Il sindacato dei lavoratori. Antico manifesto

Nei giorni precedenti lo sciopero generale promosso da CGIL, UIL e Rappresentanze di base è stato dato scarso rilievo al documento promosso da un centinaio di esponenti CISL (fra i quali Sabino Pezzotta, già segretario naz.le della CISL, Gianni Italia e Adriano Serafino, già segretari nazionali della FIM, Gian Giacomo Migone, intellettuale di primo piano del movimento sindacale) di dissenso rispetto alla scelta della CISL di non promuovere con le altre sigle la mobilitazione del 29 novembre contro le politiche del governo Meloni.

Un documento che non riuscivo a trovare nella sua versione integrale fin quanto non ho aperto il blog “Sindacalmente” (www.sindacalmente.org), realizzato qualche anno fa da esponenti piemontesi della CISL (fra loro il compianto amico Alberto Tridente) e oggi coordinato da Adriano Serafino, che così si presenta:

"Il senso critico e il pluralismo sono lievito per la democrazia partecipata, per una cultura antagonista al dominio della finanza sull’economia reale, per perseguire un nuovo ordinamento economico. Per una società solidale, fondata sull’eguaglianza dei diritti mai disgiunti dai doveri, serve una democrazia partecipata a livello popolare, un sindacato che ridia “un volto e un’anima alle tessere”, una rappresentanza radicata e determinata a misurarsi con le innovazioni, una rete attiva di cittadinanza nel territorio e nelle periferie capace di dialogare e di dare risposte agli interrogativi di sguardi che già parlano, di percepire la realtà anche con gli occhi degli ultimi, dei tanti lavoratori invisibili e precari. Per essere protagonisti nelle scelte, non spettatori tifosi. Per nuove frontiere di solidarietà".

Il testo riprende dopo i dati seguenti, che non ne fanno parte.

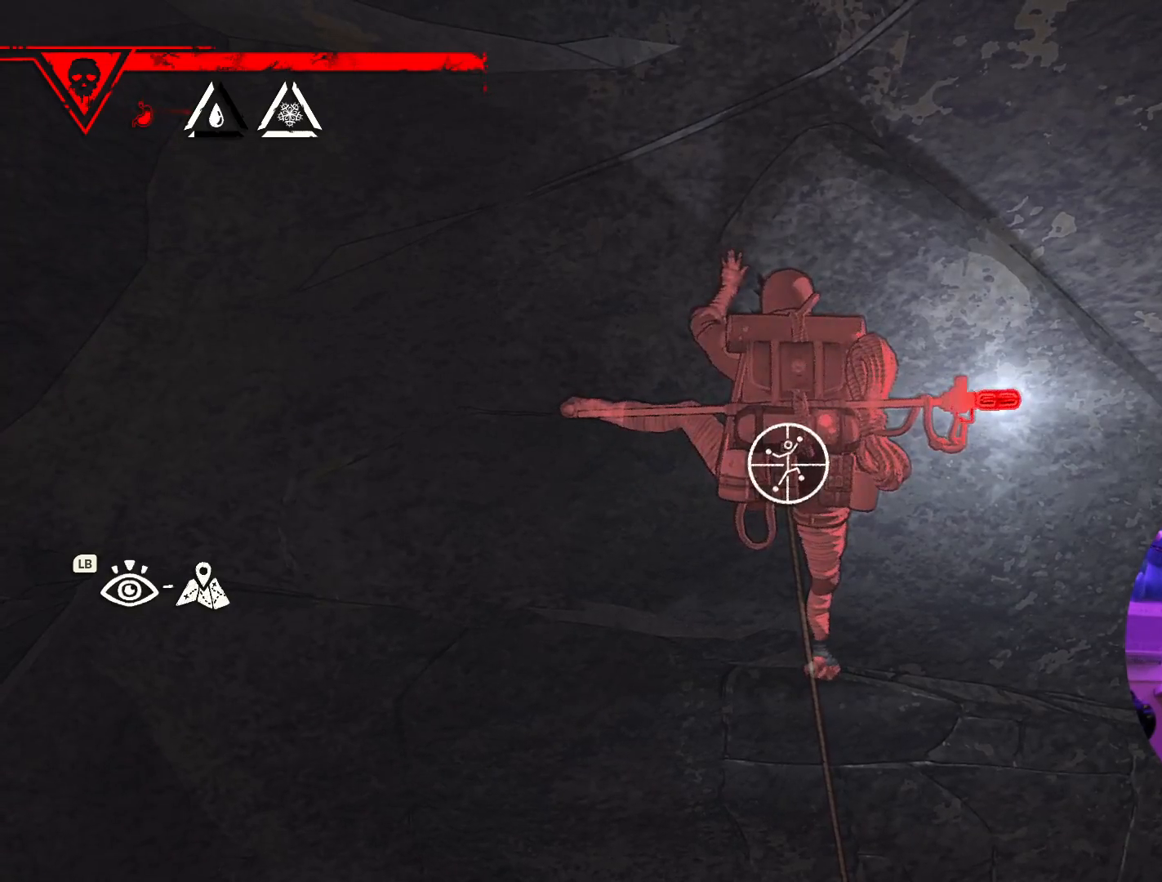
{"buttons": ["R1"], "left_stick": "center", "right_stick": "center", "events": []}
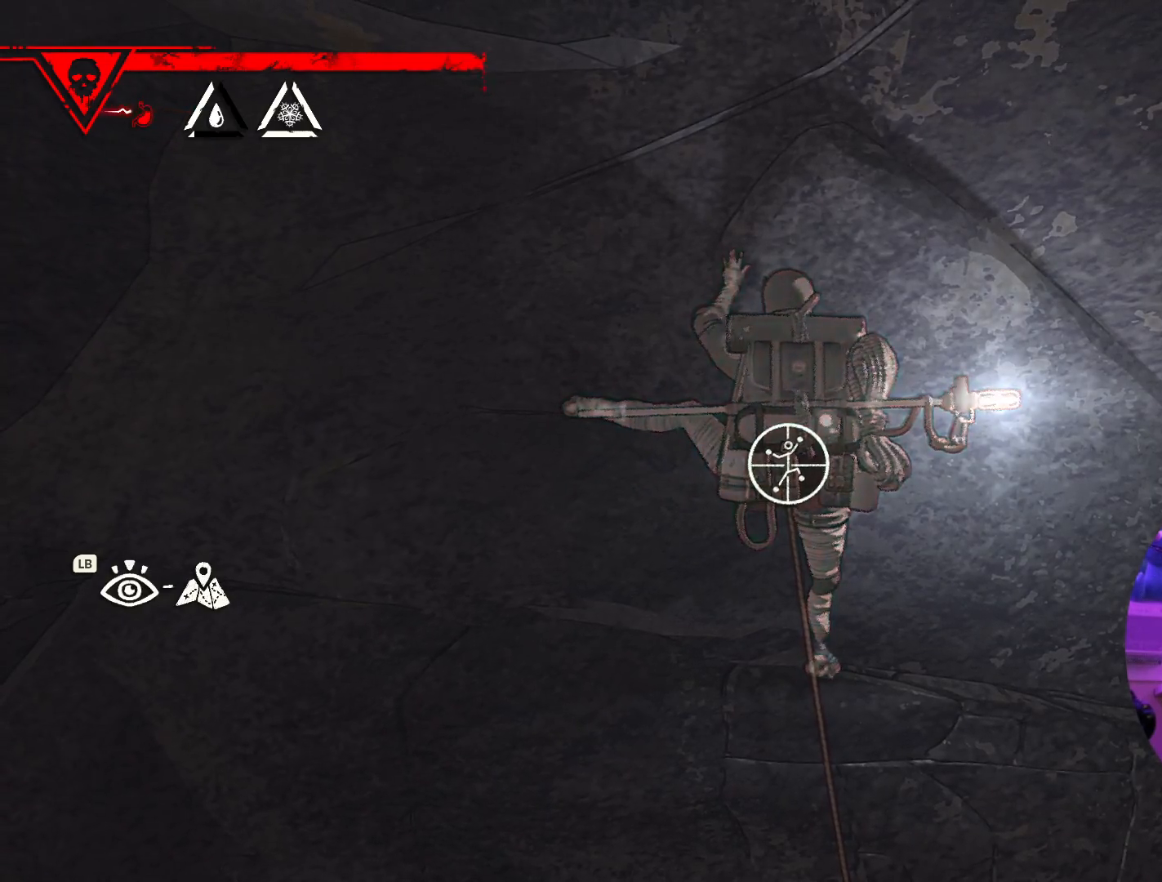
{"buttons": [], "left_stick": "up-left", "right_stick": "center", "events": [[17, "left_stick", "up"], [67, "left_stick", "up-left"], [483, "R1", "up"]]}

Un documento – quello firmato da 100 esponenti della CISL – che, a mio avviso e non solo, rappresenta un importante tentativo di rilancio dell'esperienza unitaria che in passato ha fatto grande il movimento sindacale e che avrebbe potuto dare un peso oltremodo signficativo alla mobilitazione del 29 novembre. Sul quale è caduta una cappa di silenzio e che, anche per questo, qui voglio riprendere integralmente.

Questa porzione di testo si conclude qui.